### What you have to do
Reproduce the lines of the entries below, from the line containing "AUH con pago triple en agosto: cuánto se" down to the line containing "Passende Artikel", with both of those lines included. Omit the pictures from your answer.

### Provided data
|---|

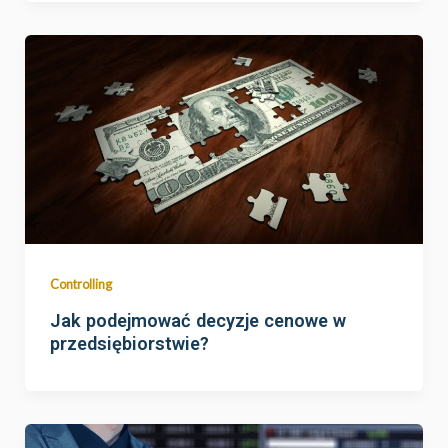
Controlling
Jak podejmować decyzje cenowe w
przedsiębiorstwie?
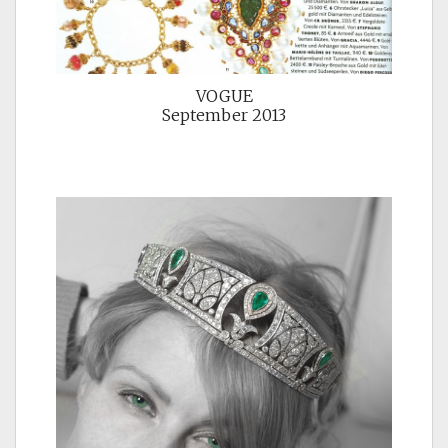
VOGUE
September 2013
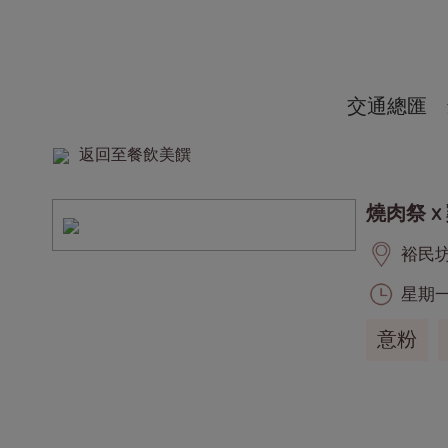
交通總匯
返回至餐飲美饌
燒肉祭 x
裕民坊,
星期一至
意粉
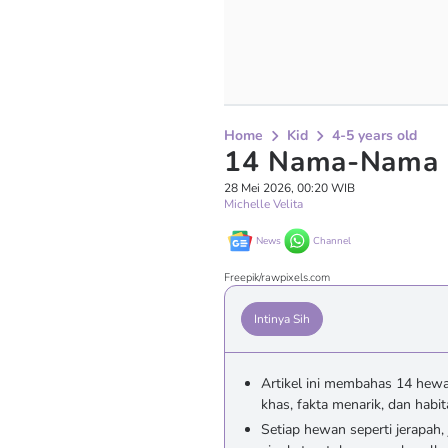
Home
Kid
4-5 years old
14 Nama-Nama H
28 Mei 2026, 00:20 WIB
Michelle Velita
News
Channel
Freepik/rawpixels.com
Intinya Sih
Artikel ini membahas 14 hewa
khas, fakta menarik, dan habit
Setiap hewan seperti jerapah, 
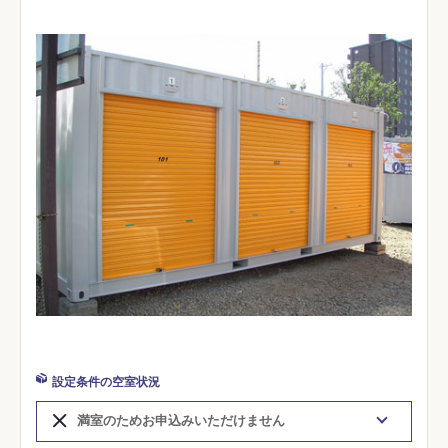
設定条件の空室状況
満室のためお申込みいただけません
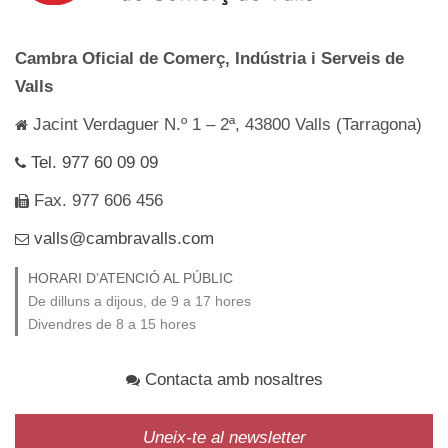
Cambra Oficial de Comerç, Indústria i Serveis de
Valls
Jacint Verdaguer N.º 1 – 2ª, 43800 Valls (Tarragona)
Tel. 977 60 09 09
Fax. 977 606 456
valls@cambravalls.com
HORARI D’ATENCIÓ AL PÚBLIC
De dilluns a dijous, de 9 a 17 hores
Divendres de 8 a 15 hores
Contacta amb nosaltres
Uneix-te al newsletter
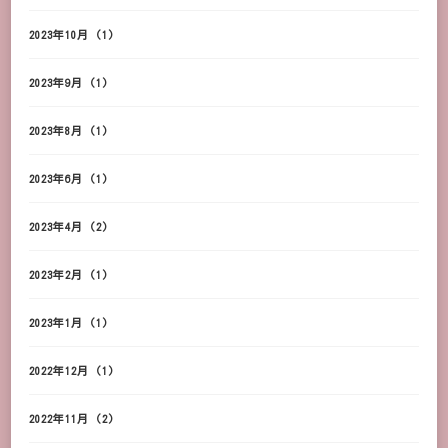
2023年10月
(1)
2023年9月
(1)
2023年8月
(1)
2023年6月
(1)
2023年4月
(2)
2023年2月
(1)
2023年1月
(1)
2022年12月
(1)
2022年11月
(2)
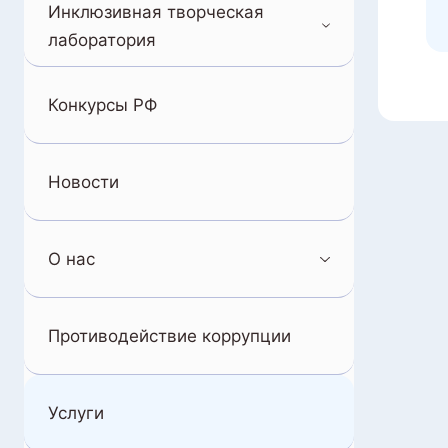
Инклюзивная творческая
лаборатория
Конкурсы РФ
Новости
О нас
Противодействие коррупции
Услуги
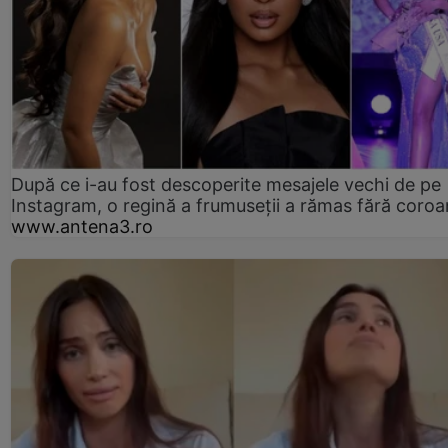
După ce i-au fost descoperite mesajele vechi de pe
Instagram, o regină a frumuseții a rămas fără coro
www.antena3.ro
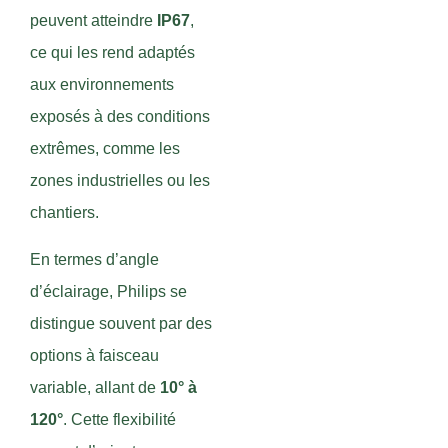
peuvent atteindre
IP67
,
ce qui les rend adaptés
aux environnements
exposés à des conditions
extrêmes, comme les
zones industrielles ou les
chantiers.
En termes d’angle
d’éclairage, Philips se
distingue souvent par des
options à faisceau
variable, allant de
10° à
120°
. Cette flexibilité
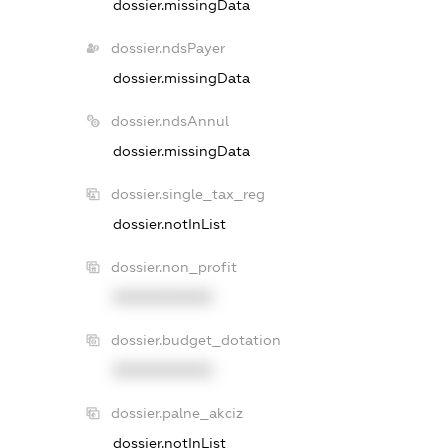
dossier.missingData
dossier.ndsPayer
dossier.missingData
dossier.ndsAnnul
dossier.missingData
dossier.single_tax_reg
dossier.notInList
dossier.non_profit
XXXXXXXXXX
dossier.budget_dotation
XXXXXXXXXX
dossier.palne_akciz
dossier.notInList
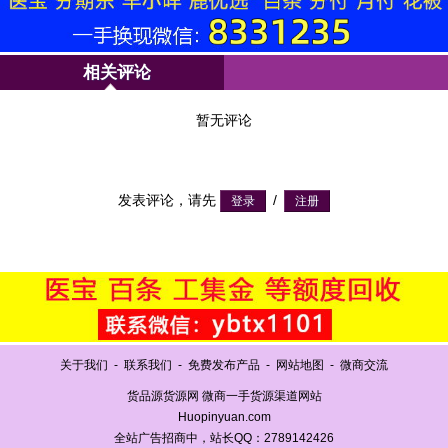
相关评论
暂无评论
发表评论，请先
/
关于我们
-
联系我们
-
免费发布产品
-
网站地图
-
微商交流
货品源货源网 微商一手货源渠道网站
Huopinyuan.com
全站广告招商中，站长QQ：2789142426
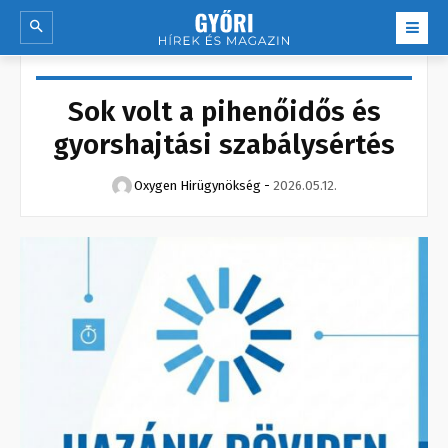
Sok volt a pihenőidős és
gyorshajtási szabálysértés
Oxygen Hirügynökség
-
2026.05.12.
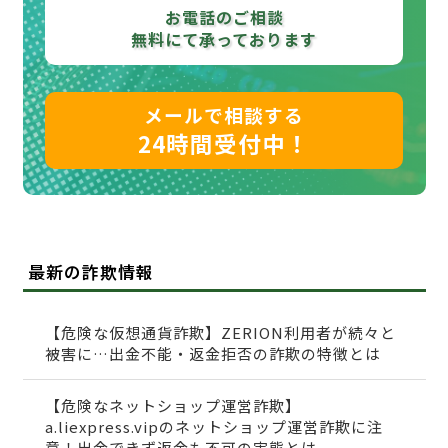
お電話のご相談
無料にて承っております
メールで相談する
24時間受付中！
最新の詐欺情報
【危険な仮想通貨詐欺】ZERION利用者が続々と
被害に…出金不能・返金拒否の詐欺の特徴とは
【危険なネットショップ運営詐欺】
a.liexpress.vipのネットショップ運営詐欺に注
意！出金できず返金も不可の実態とは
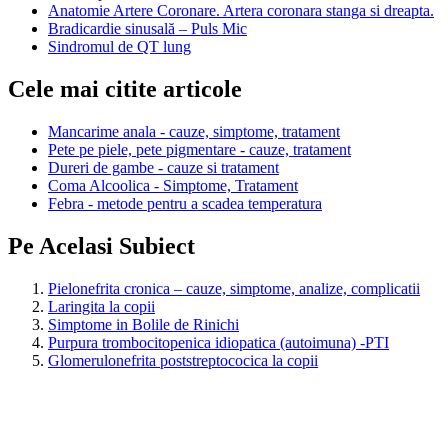
Anatomie Artere Coronare. Artera coronara stanga si dreapta.
Bradicardie sinusală – Puls Mic
Sindromul de QT lung
Cele mai citite articole
Mancarime anala - cauze, simptome, tratament
Pete pe piele, pete pigmentare - cauze, tratament
Dureri de gambe - cauze si tratament
Coma Alcoolica - Simptome, Tratament
Febra - metode pentru a scadea temperatura
Pe Acelasi Subiect
Pielonefrita cronica – cauze, simptome, analize, complicatii
Laringita la copii
Simptome in Bolile de Rinichi
Purpura trombocitopenica idiopatica (autoimuna) -PTI
Glomerulonefrita poststreptococica la copii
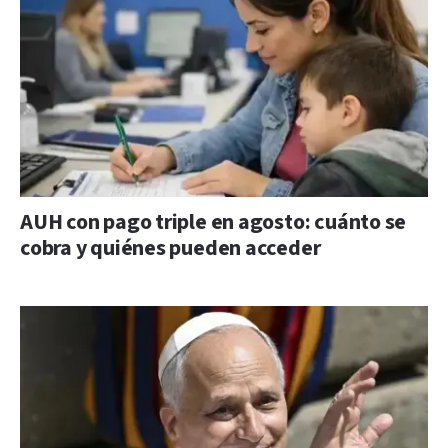
AUH con pago triple en agosto: cuánto se
cobra y quiénes pueden acceder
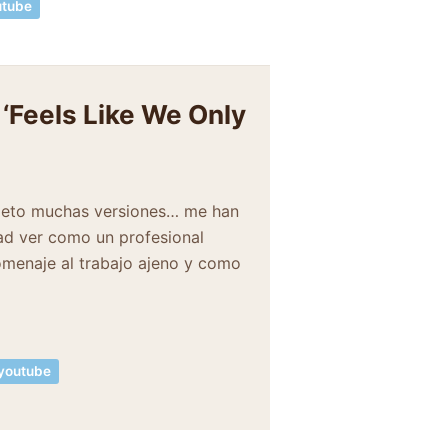
utube
‘Feels Like We Only
e meto muchas versiones… me han
ad ver como un profesional
omenaje al trabajo ajeno y como
youtube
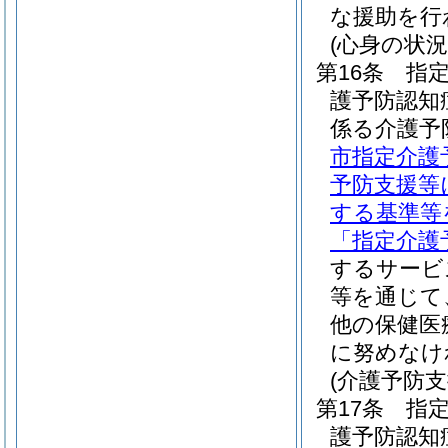
な援助を行
(心身の状況
第16条
指
護予防認知
係る介護予
市指定介護
予防支援等
する基準等
「指定介護
するサービ
等を通じて
他の保健医
に努めなけ
(介護予防
第17条
指
護予防認知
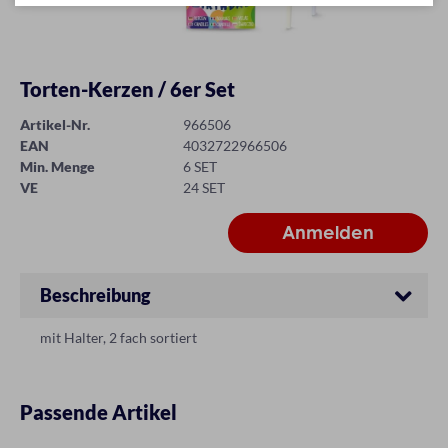
Torten-Kerzen / 6er Set
Artikel-Nr.
966506
EAN
4032722966506
Min. Menge
6 SET
VE
24 SET
Beschreibung
mit Halter, 2 fach sortiert
Passende Artikel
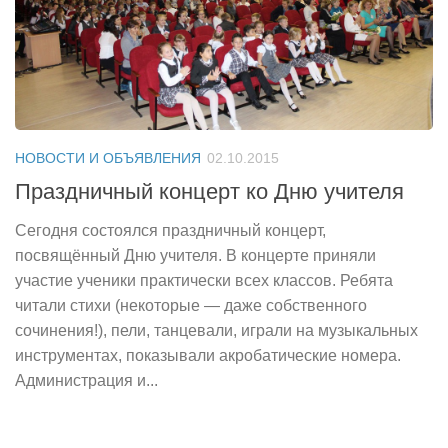
НОВОСТИ И ОБЪЯВЛЕНИЯ
02.10.2015
Праздничный концерт ко Дню учителя
Сегодня состоялся праздничный концерт,
посвящённый Дню учителя. В концерте приняли
участие ученики практически всех классов. Ребята
читали стихи (некоторые — даже собственного
сочинения!), пели, танцевали, играли на музыкальных
инструментах, показывали акробатические номера.
Администрация и...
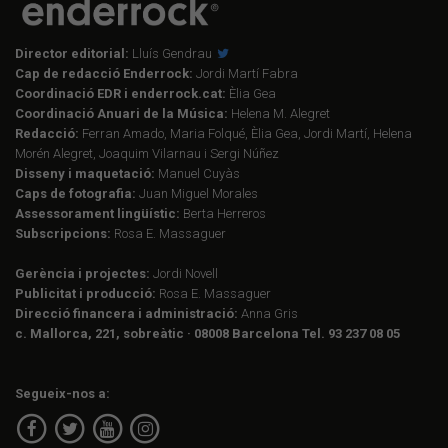
Director editorial:
Lluís Gendrau
Cap de redacció Enderrock:
Jordi Martí Fabra
Coordinació EDR i enderrock.cat:
Èlia Gea
Coordinació Anuari de la Música:
Helena M. Alegret
Redacció:
Ferran Amado, Maria Folqué, Èlia Gea, Jordi Martí, Helena
Morén Alegret, Joaquim Vilarnau i Sergi Núñez
Disseny i maquetació:
Manuel Cuyàs
Caps de fotografia:
Juan Miguel Morales
Assessorament lingüístic:
Berta Herreros
Subscripcions:
Rosa E. Massaguer
Gerència i projectes:
Jordi Novell
Publicitat i producció:
Rosa E. Massaguer
Direcció financera i administració:
Anna Gris
c. Mallorca, 221, sobreàtic · 08008 Barcelona Tel. 93 237 08 05
Segueix-nos a:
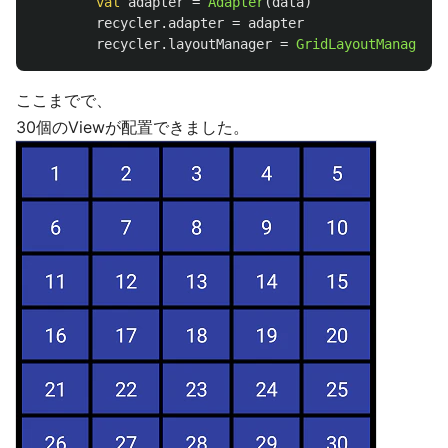
val
adapter
=
Adapter
(
data
)
recycler
.
adapter
=
adapter
recycler
.
layoutManager
=
GridLayoutManager
(
t
ここまでで、
30個のViewが配置できました。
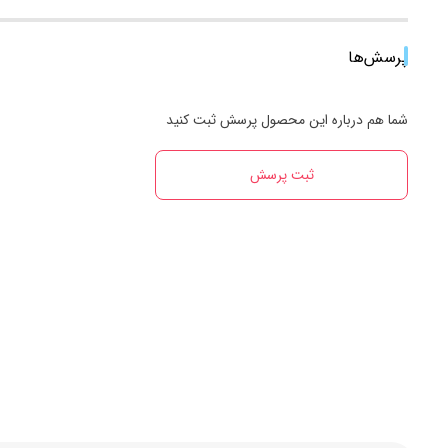
پرسش‌ها
شما هم درباره این محصول پرسش ثبت کنید
ثبت پرسش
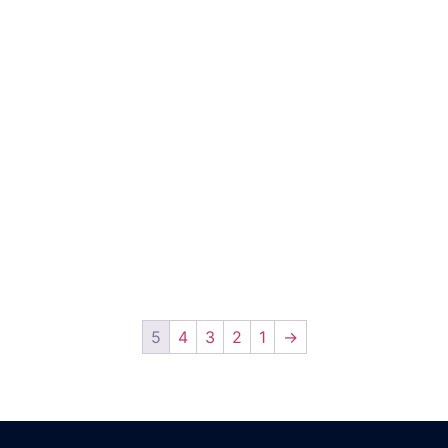
5
4
3
2
1
→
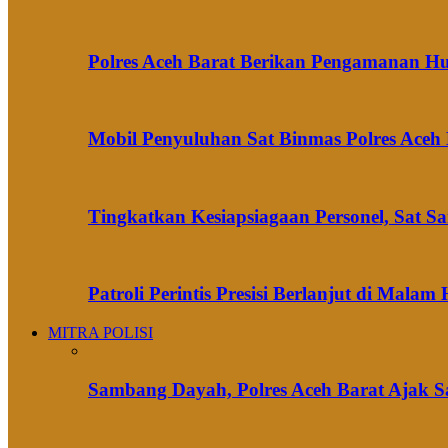
Polres Aceh Barat Berikan Pengamanan H
Mobil Penyuluhan Sat Binmas Polres Aceh
Tingkatkan Kesiapsiagaan Personel, Sat S
Patroli Perintis Presisi Berlanjut di Mal
MITRA POLISI
Sambang Dayah, Polres Aceh Barat Ajak S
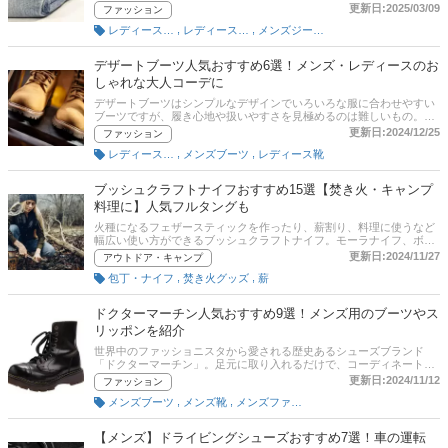
ダクトコンセプターの土居輝彦さんと編集部が、エドウインのジーン
更新日:2025/03/09
ファッション
ズの選び方とおすすめ商品を紹介します。メンズ・レディース向けに
,
,
レディースデニム・ジーンズ
レディースボトムス
メンズジーンズ
定番モデルの503や403などをピックアップ！ 2011年に登場した、伸
縮性がありストレスフリーにはけるジャージーズにも注目です。後半
には、比較一覧表や通販サイトの最新人気ランキングもあるので、売
デザートブーツ人気おすすめ6選！メンズ・レディースのお
れ筋や口コミとあわせてチェックしてみてください。
しゃれな大人コーデに
デザートブーツはシンプルなデザインでいろいろな服に合わせやすい
ブーツですが、履き心地や扱いやすさを見極めるのは難しいもの。ク
ラークスがとても有名で、メンズ、レディースともに多数の商品があ
更新日:2024/12/25
ファッション
ります。そこでこの記事では、デザートブーツの選び方とおすすめ商
,
,
レディースブーツ
メンズブーツ
レディース靴
品を紹介します。本革の高級モデルやリーズナブルな合成皮革もピッ
クアップ、後半には、比較一覧表や通販サイトの最新人気ランキング
もあるので、売れ筋や口コミとあわせてチェックしてみてください。
ブッシュクラフトナイフおすすめ15選【焚き火・キャンプ
料理に】人気フルタングも
火種になるフェザースティックを作ったり、薪割り、料理に使うなど
幅広い使い方ができるブッシュクラフトナイフ。モーラナイフ、ボー
カー、ユニフレームといった人気メーカーから、フルタング構造、カ
更新日:2024/11/27
アウトドア・キャンプ
ーボン素材など多数の商品が発売されています。そこでこの記事で
,
,
包丁・ナイフ
焚き火グッズ
薪
は、ブッシュクラフトナイフの選び方とおすすめ商品を紹介します。
コスパ最強から高級モデル、万能ナイフなどをピックアップ。後半に
は、通販サイトの口コミや評判、最新人気ランキングやスペック比較
ドクターマーチン人気おすすめ9選！メンズ用のブーツやス
表もありますので、ぜひチェックしてみてください。
リッポンを紹介
世界中のファッショニスタから愛される歴史あるシューズブランド
「ドクターマーチン」。足元に取り入れるだけで、コーディネートを
格上げできるので、ひとつは手に入れたいおしゃれアイテムです。こ
更新日:2024/11/12
ファッション
の記事では、ドクターマーチンのメンズシューズの選び方とおすすめ
,
,
メンズブーツ
メンズ靴
メンズファッション
商品を紹介します。定番3ホールや8ホール、10ホール、タッセルロー
ファー、チェルシーブーツ、サンダルなどを幅広くピックアップ。後
半には、比較一覧表や通販サイトの最新人気ランキングもあるので、
【メンズ】ドライビングシューズおすすめ7選！車の運転
売れ筋や口コミとあわせてチェックしてみてください。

|---|

### Solution for this problem
AUH con pago triple en agosto: cuánto se
cobra y quiénes pueden acceder
utube
‘Feels Like We Only
e meto muchas versiones… me han
ad ver como un profesional
omenaje al trabajo ajeno y como
youtube
な援助を行
(心身の状況
第16条
指
護予防認知
係る介護予
市指定介護
予防支援等
する基準等
「指定介護
するサービ
等を通じて
他の保健医
に努めなけ
(介護予防
第17条
指
護予防認知
Torten-Kerzen / 6er Set
Artikel-Nr.
966506
EAN
4032722966506
Min. Menge
6 SET
VE
24 SET
Beschreibung
mit Halter, 2 fach sortiert
Passende Artikel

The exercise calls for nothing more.